Es war nur ein kleiner, zufälliger Schlenker des Schicksals, dass sie von der Gaskammer verschont blieb: Als sie sich schon in die "falsche" Schlange eingereiht hatte, riet ihr eine Unbekannte, sich um zwei Jahre älter zu machen und sich neu anzustellen. Wer so etwas erlebt hat, schreibt anders. Als "weiter leben" - man liest diesen klein und auseinander geschriebenen Titel unweigerlich mit jenem bestimmten neuen Atemholen, das einem das Leben selbst wieder bewusst macht - 1992 erschien, wurde das Buch zu einem der größten Erfolge des Jahrzehnts und machte aus dem kleinen, studentischen Göttinger Wallstein-Verlag plötzlich eine wahrnehmbare Größe.
"Schonunglosigkeit" wurde ihr zugeschrieben, vor allem wenn es um intime Beziehungen ging
Die Fama wurde noch dadurch verstärkt, Suhrkamp habe das Manuskript mit der Bemerkung abgelehnt, es entspreche nicht dem literarischen Niveau des Hauses. Tatsächlich zeigte sich Ruth Klüger bis zum Schluss verwundert über die mit rund 300 000 verkauften Exemplaren riesige Resonanz des Buchs, wenn auch mit einem charakteristischen Schwenk: Sie sagte, "dass ich vielleicht mehr und besser geschrieben hätte, wenn ich das nicht erlebt hätte und in Wien hätte bleiben können."
Auch im zweiten Band ihrer Lebenserinnerungen ("unterwegs verloren", 2008), die vor allem von ihrer akademischen Karriere in den USA handeln, zeigen sich überall die frühen Prägungen. 1952 schloss Ruth Klüger ihr Studium der Bibliothekswissenschaften und der Germanistik ab. Lange publizierte sie unter dem Namen Ruth K. Angress - in den Fünfzigerjahren war sie mit dem Historiker Werner Angress verheiratet. Sie war von 1980 bis 1986 Professorin in Princeton, danach an der University of California in Irvine.
Ruth Klüger:"Die Dorfbewohner haben uns angestarrt, als seien wir Wilde"
Ruth Klüger erzählt dem Bundestag anlässlich des Holocaust-Gedenktages von ihren Erfahrungen als Zwangsarbeiterin in Christianstadt.

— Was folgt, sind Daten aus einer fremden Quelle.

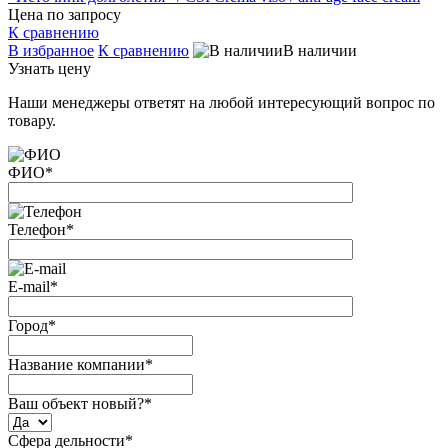
Цена по запросу
К сравнению
В избранное
К сравнению
В наличии
Узнать цену
Наши менеджеры ответят на любой интересующий вопрос по
товару.
ФИО
*
Телефон
*
E-mail
*
Город
*
Название компании
*
Ваш объект новый?
*
Сфера дельности
*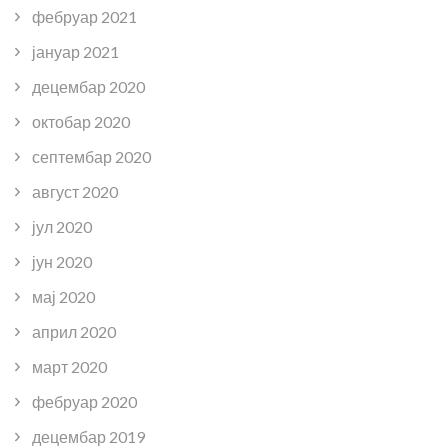
фебруар 2021
јануар 2021
децембар 2020
октобар 2020
септембар 2020
август 2020
јул 2020
јун 2020
мај 2020
април 2020
март 2020
фебруар 2020
децембар 2019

Außerdem war sie jahrelang Herausgeberin der Zeitschrift German Quarterly. Gerade, wenn es um Privates und intime Beziehungen geht, wurden ihr "Schonungslosigkeit" und "Grimmigkeit" zugeschrieben, vor allem bei den Beschreibungen der Mutter sowie des Ehemanns, von dem sie längst geschieden war und den sie "viel zu früh" geheiratet hatte. Charakteristisch ist, was sie über eine Begegnung mit Elfriede Jelinek erzählte: "Wir haben über nichts anderes als unsere Mütter gesprochen. Dabei wollte ich sie so viel fragen."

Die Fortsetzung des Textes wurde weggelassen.